Cela représentait près de la moitié des 650 296 BTC détenus au total par les gouvernements, faisant des États-Unis le premier détenteur, suivis par la Chine avec 190 000 BTC et le Royaume-Uni avec 61 245 BTC.


Résumé final

  • Le Bitcoin Policy Institute a pressé le Sénat du Kentucky de reconsidérer son récent amendement sur les règles des distributeurs de cryptomonnaies pour sauvegarder l'auto-garde.
  • Il existe environ 7 États américains avec des cadres de réserve stratégique de BTC approuvés.

Questions liées

QQuel est l'objet principal du projet de loi HB 380 dans le Kentucky et pourquoi est-il controversé ?

ALe projet de loi HB 380 du Kentucky vise à modifier la législation sur les kiosques de cryptomonnaies, mais un amendement controversé exigerait que les fournisseurs de portefeuilles matériels puissent réinitialiser et récupérer les phrases de récupération (seed phrases) des utilisateurs sur demande. Cette mesure est considérée comme 'technologiquement impossible' par le Bitcoin Policy Institute, car elle compromettrait les garanties de sécurité fondamentales du Bitcoin et reviendrait à interdire l'auto-garde (self-custody) dans l'État.

QPourquoi le Bitcoin Policy Institute s'oppose-t-il à cet amendement ?

ALe Bitcoin Policy Institute s'oppose à cet amendement car il estime que l'obligation de créer une porte dérobée (backdoor) pour la récupération des phrases secrètes est technologiquement impossible pour les portefeuilles non-custodiaux. Cela briserait les garanties de sécurité fondamentales du Bitcoin et pousserait les utilisateurs vers des custodians centralisés, qui sont vulnérables aux piratages et aux défaillances, privant ainsi les résidents du Kentucky de leur droit à la propriété sécurisée.

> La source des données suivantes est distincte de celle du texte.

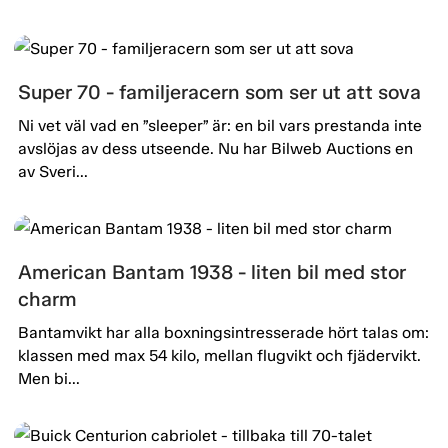
Super 70 - familjeracern som ser ut att sova
Ni vet väl vad en ”sleeper” är: en bil vars prestanda inte
avslöjas av dess utseende. Nu har Bilweb Auctions en
av Sveri...
American Bantam 1938 - liten bil med stor
charm
Bantamvikt har alla boxningsintresserade hört talas om:
klassen med max 54 kilo, mellan flugvikt och fjädervikt.
Men bi...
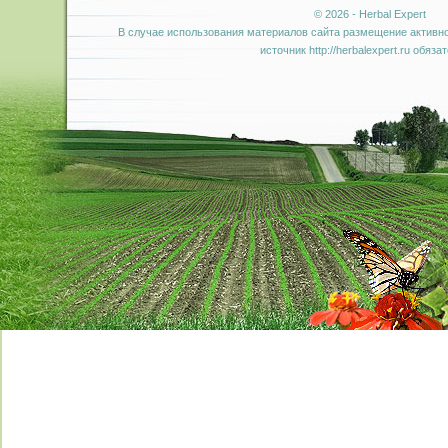
© 2026 - Herbal Expert
В случае использования материалов сайта размещение активно
источник http://herbalexpert.ru обяза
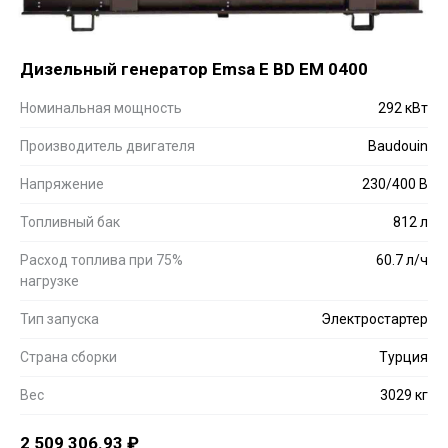
Дизельный генератор Emsa E BD EM 0400
Номинальная мощность
292 кВт
Производитель двигателя
Baudouin
Напряжение
230/400 В
Топливный бак
812 л
Расход топлива при 75%
60.7 л/ч
нагрузке
Тип запуска
Электростартер
Страна сборки
Турция
Вес
3029 кг
2 509 306.93
₽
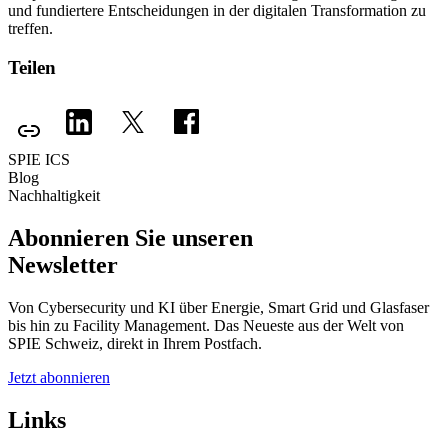
und fundiertere Entscheidungen in der digitalen Transformation zu
treffen.
Teilen
SPIE ICS
Blog
Nachhaltigkeit
Abonnieren Sie unseren
Newsletter
Von Cybersecurity und KI über Energie, Smart Grid und Glasfaser
bis hin zu Facility Management. Das Neueste aus der Welt von
SPIE Schweiz, direkt in Ihrem Postfach.
Jetzt abonnieren
Links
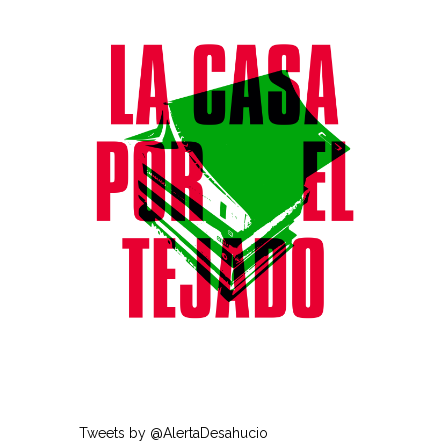
Tweets by @AlertaDesahucio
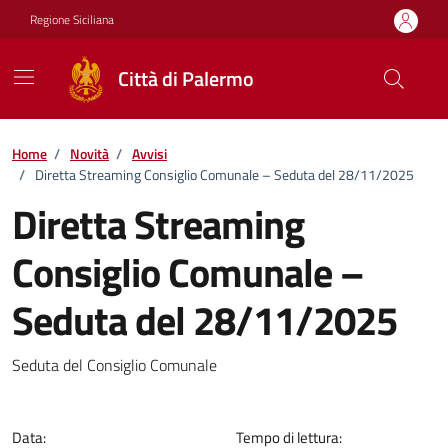
Vai ai contenuti
Vai al footer
Regione Siciliana
Città di Palermo
Home
/
Novità
/
Avvisi
/
Diretta Streaming Consiglio Comunale – Seduta del 28/11/2025
Diretta Streaming
Consiglio Comunale –
Seduta del 28/11/2025
Dettagli della notizia
Seduta del Consiglio Comunale
Data:
Tempo di lettura:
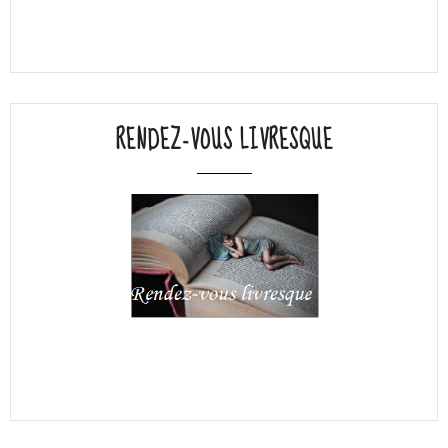
RENDEZ-VOUS LIVRESQUE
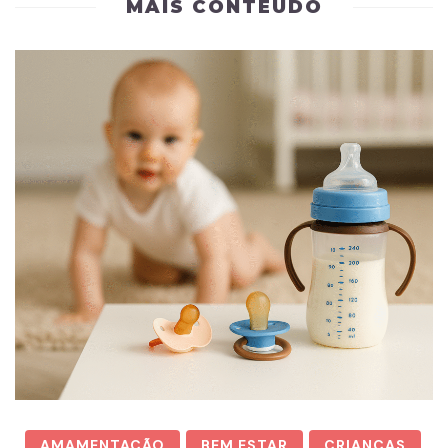
MAIS CONTEÚDO
AMAMENTAÇÃO
BEM ESTAR
CRIANÇAS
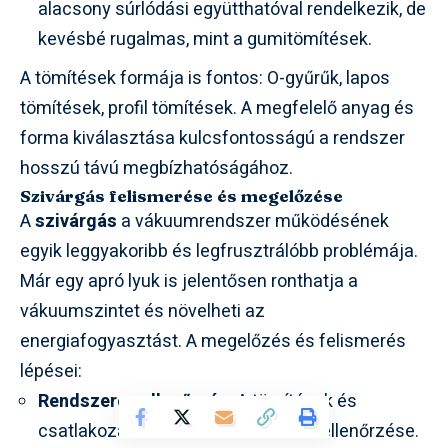
alacsony súrlódási együtthatóval rendelkezik, de
kevésbé rugalmas, mint a gumitömítések.
A tömítések formája is fontos: O-gyűrűk, lapos
tömítések, profil tömítések. A megfelelő anyag és
forma kiválasztása kulcsfontosságú a rendszer
hosszú távú megbízhatóságához.
Szivárgás felismerése és megelőzése
A
szivárgás
a vákuumrendszer működésének
egyik leggyakoribb és legfrusztrálóbb problémája.
Már egy apró lyuk is jelentősen ronthatja a
vákuumszintet és növelheti az
energiafogyasztást. A megelőzés és felismerés
lépései:
Rendszeres ellenőrzés:
A tömítések és
csatlakozások rendszeres vizuális ellenőrzése.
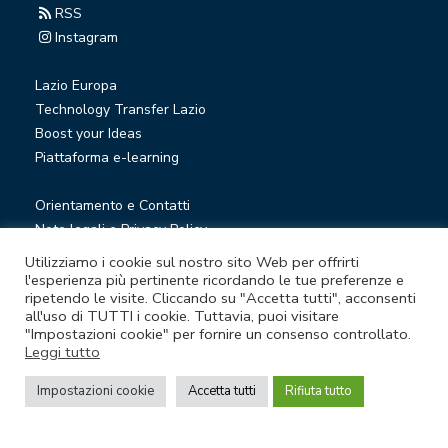
RSS
Instagram
Lazio Europa
Technology Transfer Lazio
Boost your Ideas
Piattaforma e-learning
Orientamento e Contatti
Note legali e Privacy Policy
Privacy Newsletter
Utilizziamo i cookie sul nostro sito Web per offrirti
Società trasparente
l'esperienza più pertinente ricordando le tue preferenze e
ripetendo le visite. Cliccando su "Accetta tutti", acconsenti
Whistleblowing
all'uso di TUTTI i cookie. Tuttavia, puoi visitare
"Impostazioni cookie" per fornire un consenso controllato.
Leggi tutto
© Lazio Innova S.p.A. società soggetta a direzione e
coordinamento della Regione Lazio
Impostazioni cookie
Accetta tutti
Rifiuta tutto
Sede legale Via Marco Aurelio 26 A - 00184 Roma
Partita Iva e Codice fiscale 05950941004 - Rea RM-938517 -
Capitale sociale € 48.927.354,56 i.v.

QCombien d'États américains ont actuellement approuvé un cadre pour une réserve stratégique de Bitcoin (SBR) ?

AÀ ce jour, sept États américains ont approuvé un cadre pour une réserve stratégique de Bitcoin (SBR). Il s'agit de l'Arizona, du Texas, du Nouveau-Mexique et quatre autres États.

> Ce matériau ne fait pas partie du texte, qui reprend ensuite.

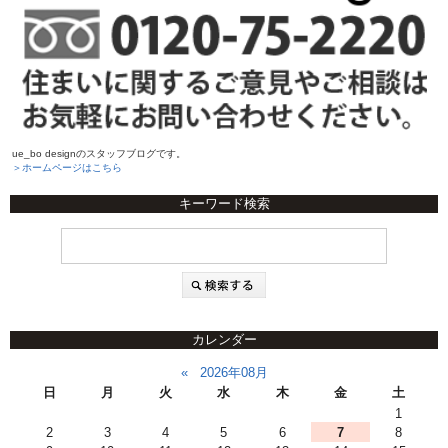
ue_bo designのスタッフブログです。
＞ホームページはこちら
キーワード検索
カレンダー
«
2026年08月
日
月
火
水
木
金
土
1
2
3
4
5
6
7
8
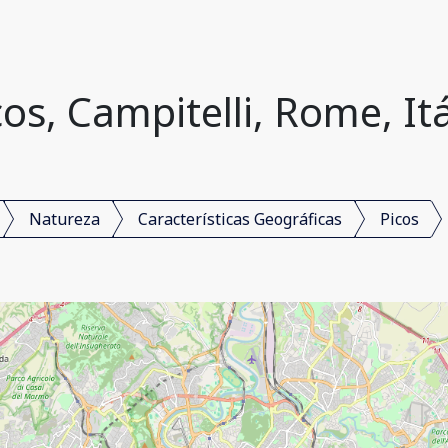
cos, Campitelli, Rome, Itá
Natureza
Características Geográficas
Picos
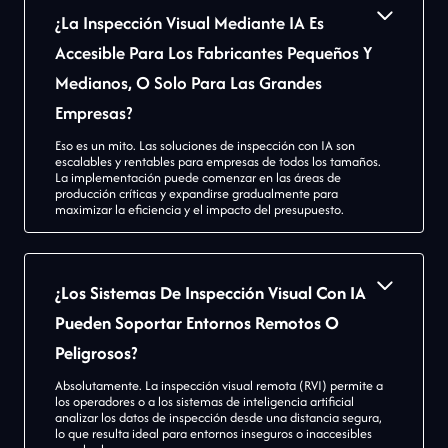
¿La Inspección Visual Mediante IA Es
Accesible Para Los Fabricantes Pequeños Y
Medianos, O Solo Para Las Grandes
Empresas?
Eso es un mito. Las soluciones de inspección con IA son
escalables y rentables para empresas de todos los tamaños.
La implementación puede comenzar en las áreas de
producción críticas y expandirse gradualmente para
maximizar la eficiencia y el impacto del presupuesto.
¿Los Sistemas De Inspección Visual Con IA
Pueden Soportar Entornos Remotos O
Peligrosos?
Absolutamente. La inspección visual remota (RVI) permite a
los operadores o a los sistemas de inteligencia artificial
analizar los datos de inspección desde una distancia segura,
lo que resulta ideal para entornos inseguros o inaccesibles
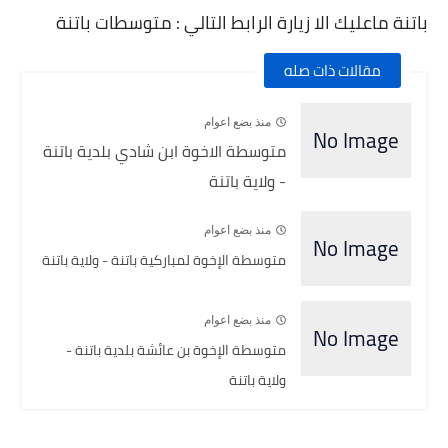
باتنة ماعليك الا زيارة الرابط التالي : متوسطات باتنة
مقالات ذات صله
منذ بضع اعوام
متوسطة الاخوة ابن شادي بلدية باتنة
- ولاية باتنة
منذ بضع اعوام
متوسطة الإخوة لمباركية باتنة - ولاية باتنة
منذ بضع اعوام
متوسطة الإخوة بن عائشة بلدية باتنة -
ولاية باتنة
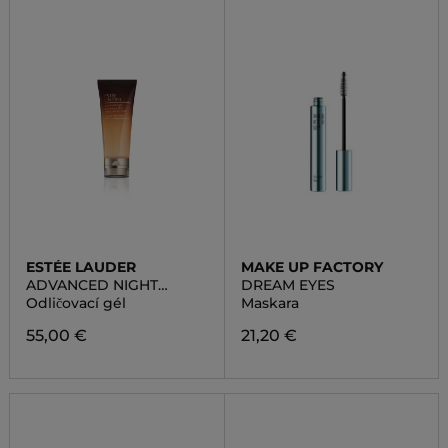
ESTÉE LAUDER
MAKE UP FACTORY
ADVANCED NIGHT
DREAM EYES
CLEANSING GELEE 15
Odličovací gél
Maskara
AMINO ACIDS
55,00 €
21,20 €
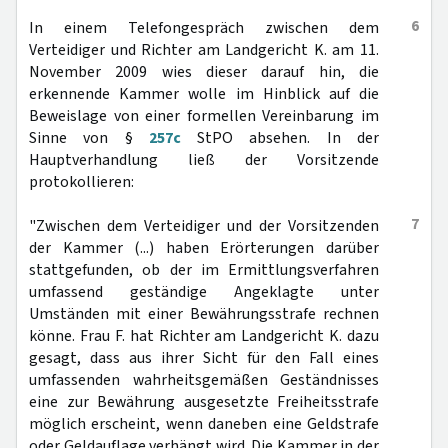
6
In einem Telefongespräch zwischen dem
Verteidiger und Richter am Landgericht K. am 11.
November 2009 wies dieser darauf hin, die
erkennende Kammer wolle im Hinblick auf die
Beweislage von einer formellen Vereinbarung im
Sinne von §
257c
StPO absehen. In der
Hauptverhandlung ließ der Vorsitzende
protokollieren:
7
"Zwischen dem Verteidiger und der Vorsitzenden
der Kammer (...) haben Erörterungen darüber
stattgefunden, ob der im Ermittlungsverfahren
umfassend geständige Angeklagte unter
Umständen mit einer Bewährungsstrafe rechnen
könne. Frau F. hat Richter am Landgericht K. dazu
gesagt, dass aus ihrer Sicht für den Fall eines
umfassenden wahrheitsgemäßen Geständnisses
eine zur Bewährung ausgesetzte Freiheitsstrafe
möglich erscheint, wenn daneben eine Geldstrafe
oder Geldauflage verhängt wird. Die Kammer in der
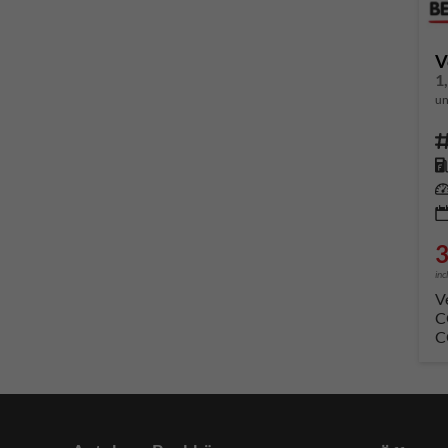
V
1
un
Fahrze
Kr
Leis
3
inc
V
C
C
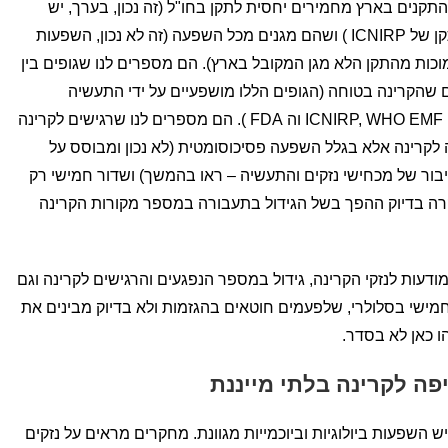
התקנים בארץ מחמירים יחסית לתקן בחו"ל (זה נכון, בערך, יש
בארץ המלצה לא מחייבת שנמוכה מהתקן של ICNIRP ) ושהם מגנים מכל השפעה (זה לא נכון, השפעות
וגיות מתקיימות ברמות פי 50000 נמוכות מהתקן הלא מגן המקובל בארץ). הם מספרים לנו שגופים בין
שהקרינה בטוחה (הגופים הללו מושפעיים על ידי התעשיה
הסלורית, כמו למשל ICNIRP, WHO EMF PROJECT , FCC וה FDA ). הם מספרים לנו שרגישים לקרינה
קרינה אלא בגלל השפעה פסיכוסומטית (לא נכון ומבוסס על
יבור של מכחישי נזקים והתעשיה – ראו בהמשך) ושדור חמישי רק
רה בדיוק ההפך בשל הגידול בתעבורה במספר מקורות הקרינה
דעות לנזקי הקרינה, גידול במספר הנפגעים והרגישים לקרינה וגם
חמישי בסלולרי, שלפעמים חוטאים בהגזמות ולא בדיוק מבינים את
ו כאן לא בסדר.
פה לקרינה בלתי מייננת
יש השפעות ביולוגיות וביוכמייות מגוונת. מחקרים מראים על נזקים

QQuel pays détient le plus de Bitcoin au niveau gouvernemental, et quelle est la part des États-Unis ?

ALes États-Unis sont le plus grand détenteur de Bitcoin au niveau gouvernemental, avec 328 272 BTC, ce qui représente environ 1,5 % de l'offre totale. Cela représente près de la moitié des 650 296 BTC détenus par tous les gouvernements. La Chine arrive en deuxième position avec 190 000 BTC, suivie du Royaume-Uni avec 61 245 BTC.

QQuel est le principal risque pour les portefeuilles matériels commerciaux selon un analyste cité dans l'article ?

ASelon un analyste cité dans l'article, les 'portefeuilles matériels commerciaux' sont vulnérables aux abus gouvernementaux parce que leurs sociétés mères sont des entités juridiques qui opèrent dans différentes juridictions. Cela signifie qu'elles peuvent être soumises à la pression des gouvernements et contraintes de se conformer à des réglementations, même si celles-ci compromettent la sécurité et la philosophie de base des portefeuilles non-custodiaux.